The awards will be announced March 11, 2006.
The design for the artwork is composed of repeated photographic images representing the two office furniture lines produced at the plant: Resolve and Ethospace. The completed 8’ x 90’ silk screen extends like a banner over the café entrance facing the production floor of the plant.
Because of his printmaking expertise, Calvin art professor Adam Wolpa was drafted for the project by former student David Malda, a 2004 Calvin graduate and Integrated Architecture employee.
Wolpa proposed that Herman Miller buy printmaking equipment to enable him and his students to produce the 24 panels of the 8’ x 90’ screen print. The furniture manufacturer would keep the finished work, and Calvin would keep the equipment.
“They were getting a really good deal because if they were to hire an artist, it would cost at least three times as much for this artwork,” he said. “It was a good deal for us because we got all this equipment we didn’t have.”
Wolpa also came up with the production schedule that would allow the workers at Herman Miller Hickory to take part in making the silk screen panels.
The professor-student team produced the artwork on a very compressed schedule, beginning with Calvin’s Christmas break.
“As soon as classes were over, we had them drop off the panels,” Wolpa said. “We had a one-week window. And we spent the whole week in here, day and night. We kind of took turns bringing in food.”
The production of the print was complicated because some the students were learning the silk screen process as they went.
“Also, we were working with all this new equipment,” Wolpa said. “It was great, but it also involved a lot of troubleshooting.”
Professor and students produced 21 of the 24 panels (each composed of six separate screens) then moved the operation out to the Spring Lake plant, so that workers who would be viewing the artwork from the plant floor everyday could participate in its creation. A handful of Herman Miller plant workers showed on a Saturday to help produce the final three panels.

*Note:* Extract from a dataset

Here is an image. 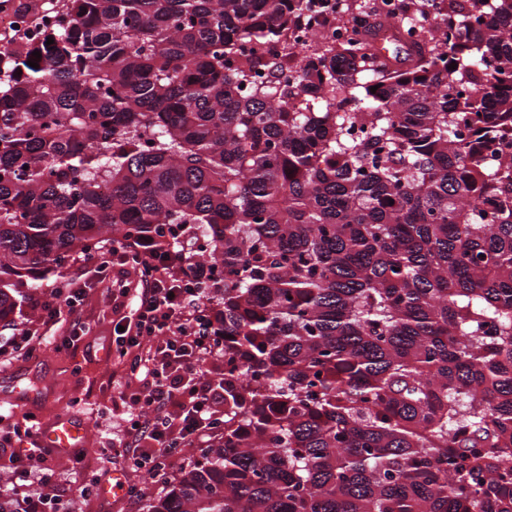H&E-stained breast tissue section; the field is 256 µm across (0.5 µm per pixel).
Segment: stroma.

“By the last couple of hours, they got the hang of it,” Wolpa said. “They definitely learned something. And I could tell they were having fun with it.”
Spaulding, too, was enthusiastic about the Herman Miller workers’ involvement with the screen print project.
“When you see the opportunities in the community and bring them out, then you have a wonderful happening that brings out the best in everyone,” she said.
The printmaking project also provided Wolpa, who has earned both an MA and MFA in printmaking from the University of Iowa, with another artistic opportunity. He was asked to print a screen created by legendary graphic designer Alexander Girard, Herman Miller’s onetime fabric designer. (Among other things, Girard was responsible for the ’60s-era designs of fabrics and logo for Braniff Airlines.)
The image of a giant peach, printed by Wolpa, now hangs in the completed employee café at Herman Miller Hickory.
“I knew he was a special guy and that it was an honor to print his screen,” he said. “I got more excited about it after I saw his work and responded to it.”
He is also pleased with the entire outcome of the Herman Miller project, mainly because it reinforces the philosophy underlying his creative process.
“A lot of my own work is collaborative,” Wolpa said. “And this project really relates to the way I make art. I’m interested in the practice of it, the way it’s lived out. The artwork is not the images or prints up there. The artwork is the process. To me, the collaborative aspect, being involved with those people at the plant, that’s the most interesting part. That’s the real stuff. The pictures up there are just pictures.”
Wolpa, who plans to use the new equipment to teach a printmaking class during Calvin’s January Interim next year, relished the whole experience.
“We had to meet with the plant managers. We had to meet with the staff managers,” he said. “The first time when I went out there and put a little visitor sticker on, it was great."